In brief, there have been a number of novel and effective neural network and probabilistic models proposed by researchers to solve problems related to source codes. The proposed BiLSTM model is unlike other models in that it considers both the previous and subsequent context of codes to detect errors and offer suggestions that enable programmers and professionals to make the needed repairs efficiently.
6. Conclusions
It is generally recognized that conventional compilers and other code evaluation systems are unable to reliably detect logic errors and provide proper suggestions for code repair. While neural network-based language models can be effective in identifying errors, standard feedforward neural networks or unidirectional recurrent neural networks (RNNs) have proven insufficient for effective source code evaluation. There are many reasons for this, including code length and the fact that some errors depend on both previous and subsequent code lines. In this paper, we presented an efficient bidirectional LSTM (BiLSTM) neural network model for code evaluation and repair.
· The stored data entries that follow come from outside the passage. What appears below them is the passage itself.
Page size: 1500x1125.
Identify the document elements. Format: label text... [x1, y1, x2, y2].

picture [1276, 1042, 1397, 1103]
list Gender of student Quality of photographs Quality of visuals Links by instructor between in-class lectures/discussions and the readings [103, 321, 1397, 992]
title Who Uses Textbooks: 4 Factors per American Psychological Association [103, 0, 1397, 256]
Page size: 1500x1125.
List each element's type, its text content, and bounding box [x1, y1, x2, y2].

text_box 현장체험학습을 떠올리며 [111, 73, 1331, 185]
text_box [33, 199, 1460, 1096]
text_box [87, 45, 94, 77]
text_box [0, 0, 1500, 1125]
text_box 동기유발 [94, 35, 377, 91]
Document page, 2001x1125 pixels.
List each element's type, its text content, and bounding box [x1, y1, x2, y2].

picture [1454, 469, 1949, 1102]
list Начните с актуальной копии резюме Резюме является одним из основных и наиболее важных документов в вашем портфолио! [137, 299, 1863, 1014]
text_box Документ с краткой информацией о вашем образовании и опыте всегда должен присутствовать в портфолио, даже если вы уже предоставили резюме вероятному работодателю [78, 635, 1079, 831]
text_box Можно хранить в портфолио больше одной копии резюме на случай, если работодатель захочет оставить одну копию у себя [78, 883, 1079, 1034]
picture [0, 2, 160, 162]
Importantly, the BiLSTM model has the ability to consider both the previous and subsequent context of the code under evaluation. In developing the model, we first trained the BiLSTM model as a sequence-to-sequence language model using a large number of source codes. We then used the trained BiLSTM model for error detection and to provide suggestions for code repair. Experimental results showed that the BiLSTM model outperformed existing unidirectional LSTM and RNN neural network-based models. The CoM value of the BiLSTM model was approximately 50.88%, with an F-score of approximately 97%. The proposed BiLSTM model thus appears to be effective for detecting errors and providing relevant suggestions for code repair.
In the future, we plan to evaluate our model using larger datasets and different programming languages. We will also seek to optimize various model parameters to improve model performance. We will present real-world performances and experiences obtained from ICE, as well as case studies based on users’ feedback.